No Fooling Around On 1800s April Fool’s Day

There are already a lot of reasons why I’m thankful to not live in the 1800s, and I just discovered one more. Nowadays we don’t do April Fool’s Day the way some of those crazy bastards did April Fool’s Day. Near train derailments, sick babies…and this, which is what Not Funny tags are made of.

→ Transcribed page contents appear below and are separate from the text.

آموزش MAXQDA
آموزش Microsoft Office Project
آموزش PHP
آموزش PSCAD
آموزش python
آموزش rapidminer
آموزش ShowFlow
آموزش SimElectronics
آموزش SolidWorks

Sneaked into the kitchen, filled the pepper castor with gunpowder, and placed a cartridge in the coal scuttle. Ordered cook to keep up a good fire, and give me a beef bone for breakfast. Determined that wife should see that other people could blow up as well as herself. Went up stair and waited for row. Cook peppered the bone when it was on the gridirion, and, frightened into fizgigs, dropped castor into the fire. Both went off together — castor into atoms, cook into hysterics. Sam, the porter, who was toasting his bread and butter, that he might have a dejeune a la fourchette, said he was “narvish,” and popped on a few coals to make up the fire.
Grand explosion: last scene of Miller and his Men. — Boiler blown up, scalding cat and three kittens, who jumped about, giving fine specimens of animal magnetism. Sam, with a live coal in his eye, dancing about, blind with rage, cleared the shelves of crockery with his toasting fork; and coming to anchor in a large block-tin dish cover, sat down to swear. Never laughed so much in my life.
via the Baltimore Sun (1839)

Holy shit. Like seriously.

There’s also mention of an accidental hanging during an attempted prank, which I’m surprised hasn’t happened more recently, come to think of it.

Anyway, I think I’m going to hate everyone’s stupid fake press releases a little less this year. Well, maybe. Some of those things are really damn awful.